**Work instruction**
In the data that follows, every line containing the word "weight" should be returned.

Entries taken from a collection:
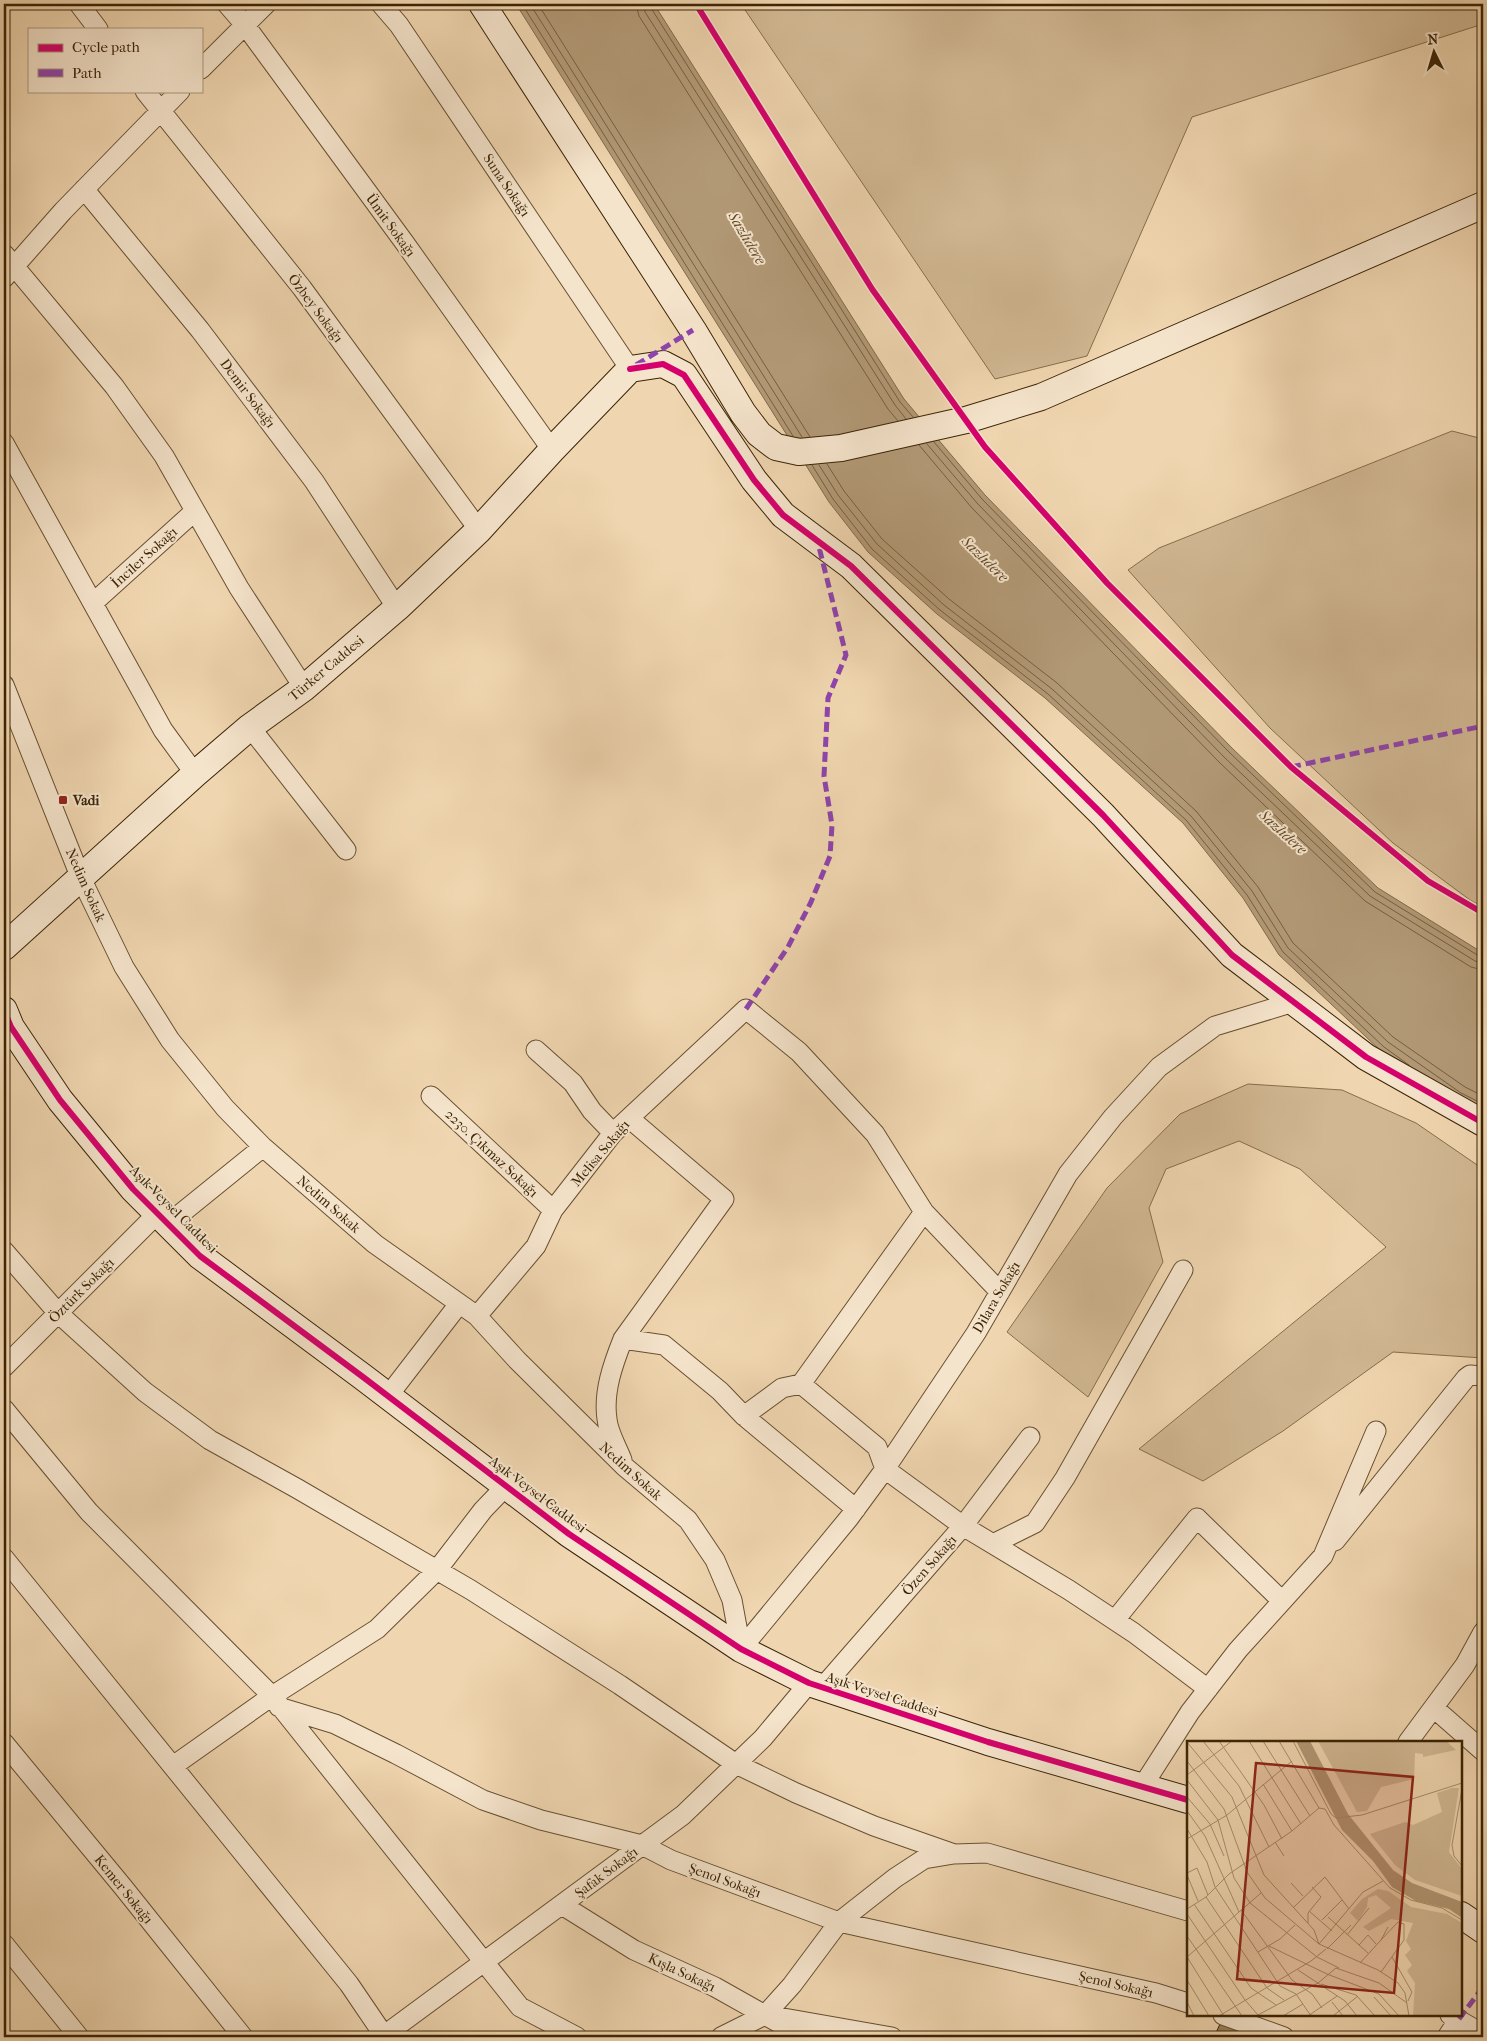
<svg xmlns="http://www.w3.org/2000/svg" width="1487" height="2041" viewBox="0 0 1487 2041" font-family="'IM FELL French Canon',serif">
  <rect width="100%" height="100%" fill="#f0d6b0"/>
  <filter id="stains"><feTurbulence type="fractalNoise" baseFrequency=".004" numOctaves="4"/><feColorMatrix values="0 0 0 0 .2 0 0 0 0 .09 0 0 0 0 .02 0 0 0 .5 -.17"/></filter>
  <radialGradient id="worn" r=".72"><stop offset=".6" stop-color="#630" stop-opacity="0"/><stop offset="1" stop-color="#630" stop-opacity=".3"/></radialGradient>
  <!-- green -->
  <path fill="#d1b893" stroke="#866e4c" d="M741,4H1483V24L1192,117L1087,356L995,379Z
    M1452,431L1483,439V907L1470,900L1393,843L1270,728L1128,570L1159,548Z
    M1248,1084L1342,1090L1416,1123L1483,1169V1358L1393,1352L1283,1431L1203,1481L1139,1449L1386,1247L1300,1169L1239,1141L1166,1169L1149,1208L1163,1262L1088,1397L1007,1332L1107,1188L1180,1114Z"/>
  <!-- water -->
  <path fill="#b29976" stroke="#826a49" d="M516,4H654L904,399L985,495L1233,749L1378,888L1483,953V1116L1381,1051L1279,955L1243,898L1183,823L1045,698L937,614L868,552L829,502Z"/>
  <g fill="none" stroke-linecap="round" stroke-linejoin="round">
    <!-- shore -->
    <path stroke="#765e3e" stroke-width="1" d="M522,4L793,436
      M530,4L802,437
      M538,4L810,437
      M636,4L639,16L888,409L898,421
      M644,4L645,12L895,405L906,419
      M650,4L651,8L900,402L913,417
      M934,442L982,499L1229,752L1375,892L1479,956H1483
      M927,444L977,503L1224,757L1370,896L1475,961L1483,963
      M919,445L972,508L1219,762L1365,901L1471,967L1483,970
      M827,464L844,491L882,539L949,599L1057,683L1196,811L1258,887L1293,943L1393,1037L1465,1087L1483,1096
      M812,465L833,499L872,549L940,610L1048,694L1186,820L1247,895L1283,952L1384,1047L1409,1065
      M819,465L838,495L877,544L944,605L1052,689L1191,816L1252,891L1288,948L1388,1042L1461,1093L1483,1104"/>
  </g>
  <!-- building -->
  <path fill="#99815e" stroke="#3b2405" d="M1220,2024L1240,2030L1237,2037H1214Z"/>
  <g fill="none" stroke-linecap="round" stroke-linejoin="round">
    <!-- street casing -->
    <g stroke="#685030" stroke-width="21">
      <path id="street" d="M79,4L98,29
        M227,4L245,25L404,242L552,450
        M381,4L399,25L630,369
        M201,69L266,4
        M145,91L302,288L479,530
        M84,189L200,330L314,481L397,608
        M4,254L114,386L164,456L239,588L304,688
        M4,278L63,211L180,91
        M4,443L163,730L195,774
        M93,603L195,511
        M4,685L80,876L124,967L170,1040L225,1108L263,1147L375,1244L477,1316L517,1360L625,1467L688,1520L715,1560L732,1600L741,1649
        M250,727L346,850
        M536,1050L573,1083L592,1111L613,1133
        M431,1096L553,1210
        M168,1224L263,1147
        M4,1251L58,1313L145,1392L210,1440L298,1489L471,1590L620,1685L736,1764L796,1793L874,1826L954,1854
        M477,1316L536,1246L553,1210L613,1133L746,1009L799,1052L875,1134L924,1212L1000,1292
        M623,1339L664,1345L720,1391L744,1416L856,1509
        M4,1367L158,1213
        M801,1384L877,1447L885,1469L963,1526L1069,1590L1134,1633L1208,1689
        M388,1396L459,1304
        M4,1409L89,1512L272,1696L520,2007L577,2037
        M744,1416L782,1388L801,1384L924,1212
        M622,1460C617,1447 608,1432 607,1419C603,1392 613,1364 623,1339L724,1199L629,1118
        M1335,1541L1466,1378L1470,1375L1483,1376
        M993,1544L1035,1523L1065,1478L1183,1270
        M4,1558L349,1984L385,2037
        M1115,1620L1197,1518L1282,1601
        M741,1649L849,1518L885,1469L976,1333L1068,1174L1113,1117L1159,1067L1215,1026L1294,1002
        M822,1688L963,1526L1030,1437
        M279,1707L335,1724L396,1754L483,1800L541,1820L642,1845L671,1860L839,1922L1156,1993L1188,2003
        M1434,1708L1483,1751
        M1408,1742L1465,1665L1483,1632
        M4,1743L123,1887L243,2037
        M173,1766L272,1696L377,1629L437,1570L483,1510L506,1486
        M1142,1787L1190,1712L1238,1650L1323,1556L1376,1431
        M562,1905L634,1950L715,1987L804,2037
        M4,1944L79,2037
        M1223,2015L1284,2037
        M1450,2015L1483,2034
        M778,2017L892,2037
        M382,2037L683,1815L763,1738L809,1683
        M721,2037L765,2015L792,1985L839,1922L895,1878L924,1859L954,1854L987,1853L1188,1911
        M1447,2037L1459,2019"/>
    </g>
    <!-- secondary casing -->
    <g stroke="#3b2405" stroke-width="28">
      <path id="secondary" d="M482,4L693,330L743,413L759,434L776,447L799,452L841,448L966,420L1041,397L1483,205
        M4,947L195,774L250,727L304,688L397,608L479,530L552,450L630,369L663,364L684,375L754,480L783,515L851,566L1103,815L1232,955L1366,1057L1483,1123
        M4,1010L11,1027L60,1100L133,1189L200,1256L363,1377L569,1534L741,1649L809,1683L988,1742L1188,1800
        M1461,1915L1483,1930"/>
    </g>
    <!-- street -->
    <use href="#street" stroke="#f5e4cc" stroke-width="19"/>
    <!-- secondary -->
    <use href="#secondary" stroke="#f5e4cc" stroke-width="26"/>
    <!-- quiet -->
    <path stroke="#8e44ad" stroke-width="5" stroke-dasharray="10 5" stroke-linecap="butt" d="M636,365L693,330
      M1291,767L1483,726
      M746,1009L788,947L811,902L830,856L832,825L824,776L828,698L846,655L818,543
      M1459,2019L1483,1987"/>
    <!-- cycleway casing -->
    <g stroke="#f5e4cc" stroke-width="9">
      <path id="cycleway" d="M696,4L872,289L985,447L1107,583L1291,767L1428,881L1483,913
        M630,369L663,364L684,375L754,480L783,515L851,566L1103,815L1232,955L1366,1057L1483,1123
        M4,1010L11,1027L60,1100L133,1189L200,1256L363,1377L569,1534L741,1649L809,1683L988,1742L1188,1800"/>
    </g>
    <!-- cycleway -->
    <use href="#cycleway" stroke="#d6006c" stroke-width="6"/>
  </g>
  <!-- markers -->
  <rect fill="#8f2418" stroke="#f5e4cc" stroke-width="2" x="58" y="795" width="10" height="10" rx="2.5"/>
  <g text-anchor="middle" stroke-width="4" stroke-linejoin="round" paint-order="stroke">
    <!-- street labels -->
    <g font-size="14" fill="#3b2405" stroke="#f5e4cc">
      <text transform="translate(507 185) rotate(56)" y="5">Suna Sokağı</text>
      <text transform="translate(391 225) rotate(54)" y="5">Ümit Sokağı</text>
      <text transform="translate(316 308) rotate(53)" y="5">Özbey Sokağı</text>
      <text transform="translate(248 393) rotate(53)" y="5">Demir Sokağı</text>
      <text transform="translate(144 557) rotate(-42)" y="5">İnciler Sokağı</text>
      <text transform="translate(326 668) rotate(-40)" y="5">Türker Caddesi</text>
      <text transform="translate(86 885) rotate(66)" y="5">Nedim Sokak</text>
      <text transform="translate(492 1153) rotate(43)" y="5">2230. Çıkmaz Sokağı</text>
      <text transform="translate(600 1153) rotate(-50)" y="5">Melisa Sokağı</text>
      <text transform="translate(329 1204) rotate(41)" y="5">Nedim Sokak</text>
      <text transform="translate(174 1209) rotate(45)" y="5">Aşık Veysel Caddesi</text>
      <text transform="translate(81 1290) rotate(-45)" y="5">Öztürk Sokağı</text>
      <text transform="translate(996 1297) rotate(-60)" y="5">Dilara Sokağı</text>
      <text transform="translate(631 1471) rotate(42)" y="5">Nedim Sokak</text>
      <text transform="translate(538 1494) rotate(37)" y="5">Aşık Veysel Caddesi</text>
      <text transform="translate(929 1565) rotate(-49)" y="5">Özen Sokağı</text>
      <text transform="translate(882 1694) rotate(18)" y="5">Aşık Veysel Caddesi</text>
      <text transform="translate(606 1872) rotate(-37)" y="5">Şafak Sokağı</text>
      <text transform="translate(725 1880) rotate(20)" y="5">Şenol Sokağı</text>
      <text transform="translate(124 1889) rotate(51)" y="5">Kemer Sokağı</text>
      <text transform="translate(682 1972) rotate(25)" y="5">Kışla Sokağı</text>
      <text transform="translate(1116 1984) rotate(13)" y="5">Şenol Sokağı</text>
    </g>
    <!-- poi labels -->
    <g font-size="14" font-weight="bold" fill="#3b2405" stroke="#f5e4cc" text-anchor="start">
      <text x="73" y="805">Vadi</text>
    </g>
    <!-- water labels -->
    <g font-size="15" font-style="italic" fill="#5f4727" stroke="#f5e4cc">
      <text transform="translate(747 238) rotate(59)" y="5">Sazlıdere</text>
      <text transform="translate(985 559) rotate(44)" y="5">Sazlıdere</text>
      <text transform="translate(1283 832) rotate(42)" y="5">Sazlıdere</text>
    </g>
  </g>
  <!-- overview -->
  <g transform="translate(1187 1741)">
    <rect width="275" height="275" fill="#f0d6b0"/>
    <path d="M131,0H259L269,9L236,16V13L228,12L227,38L194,46L180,70L170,71ZM265,47H272L262,111L275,128V155L228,139L208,124L183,93L218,81L226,84L255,71L250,52ZM191,148L201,150L224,166L260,173L275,182V275H226L228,242L220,230L225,224L218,214L224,208L219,200L226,182L204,178L182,190L176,186L204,167L189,154L181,157L180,166L171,180L163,172L175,158Z" fill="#d1b893"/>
    <path d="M109,0H123L161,73L206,129L225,142L275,161V177L262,168L229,160L205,146L186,120L155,89Z" fill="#b29976"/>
    <path fill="none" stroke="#a88f6c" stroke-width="1" d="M16,0L52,45L82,106M32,0L77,64L95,98M62,0L114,83M76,0L123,75M92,0L132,67M106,0L144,73L149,77L175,74L275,42M0,1L45,56L77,134L127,189L132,203M0,20L37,68L60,131L78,157L132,203L191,229L211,242L218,252L222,275M0,34L45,0M0,39L31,79L47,137L63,162L130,216L152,227M76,43L105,90M275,48L265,104L267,115L275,125M0,56L23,83L37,115M132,67L138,68L147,84L203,147L224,159L255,167L275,179M0,70L18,95L52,171M0,88L20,121L28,146L93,245L109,253L124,275M0,98L40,74L105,20M88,101L97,115M0,132L10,127L21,154M0,134L11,160M104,142L116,155M19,156L80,247L97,259M7,163L64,247L89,264M107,166L138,136L162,168M0,168L19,156L42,133L105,90L132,67M54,169L105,239L125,253L135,267M122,170L145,190M0,173L58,259L71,274M141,176L181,212M135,179L155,159M121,182V172L134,156L125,146M160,194L182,167M0,195L55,275M132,203L176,151L196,140M172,204L181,194L189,203M82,205L140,233L192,253L212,275M140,208L164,184M71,211L93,198L108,184M0,216L74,152M0,216L37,275M205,216L225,251L221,260M173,222L194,199L201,186M111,229L158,260L170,275M194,231L217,199V183L211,181L194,199M0,239L22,275M134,243L169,254L188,275M187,256L204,275M0,261L7,275M145,261L156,275M32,275L124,220L139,208M69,275L131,242L149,227L192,242L220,262M96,275L116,263M121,275L150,255M146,275L171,255"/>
    <path fill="#8f2418" fill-opacity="0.15" stroke="#8f2418" stroke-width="2.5" d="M69,22L226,36L207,252L50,238Z"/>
    <rect width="275" height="275" fill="none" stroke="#3b2405" stroke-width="2.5"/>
  </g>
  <!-- margin -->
  <rect width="1487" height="2041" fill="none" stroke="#f0d6b0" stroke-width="20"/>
  <rect x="5" y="5" width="1477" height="2031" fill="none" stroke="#3b2405" stroke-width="2.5"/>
  <rect x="10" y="10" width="1467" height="2021" fill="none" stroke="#3b2405"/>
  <!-- legend -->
  <rect x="28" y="28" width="175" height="65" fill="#f5e4cc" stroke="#ab977c"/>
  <rect x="38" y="44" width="25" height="8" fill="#d6006c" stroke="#ab977c"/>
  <text x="72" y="52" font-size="15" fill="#3b2405">Cycle path</text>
  <rect x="38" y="69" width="25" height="8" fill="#8e44ad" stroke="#ab977c"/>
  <text x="72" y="78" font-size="15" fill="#3b2405">Path</text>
  <!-- north arrow -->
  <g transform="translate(1434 52) rotate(355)" stroke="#f5e4cc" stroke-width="4" paint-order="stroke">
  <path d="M0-4L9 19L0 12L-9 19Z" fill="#3b2405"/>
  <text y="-8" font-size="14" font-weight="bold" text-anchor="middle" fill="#3b2405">N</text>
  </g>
  <rect width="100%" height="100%" filter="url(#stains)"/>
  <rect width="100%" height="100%" fill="url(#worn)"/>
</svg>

**Result of the task**
    <g font-size="14" font-weight="bold" fill="#3b2405" stroke="#f5e4cc" text-anchor="start">
  <text y="-8" font-size="14" font-weight="bold" text-anchor="middle" fill="#3b2405">N</text>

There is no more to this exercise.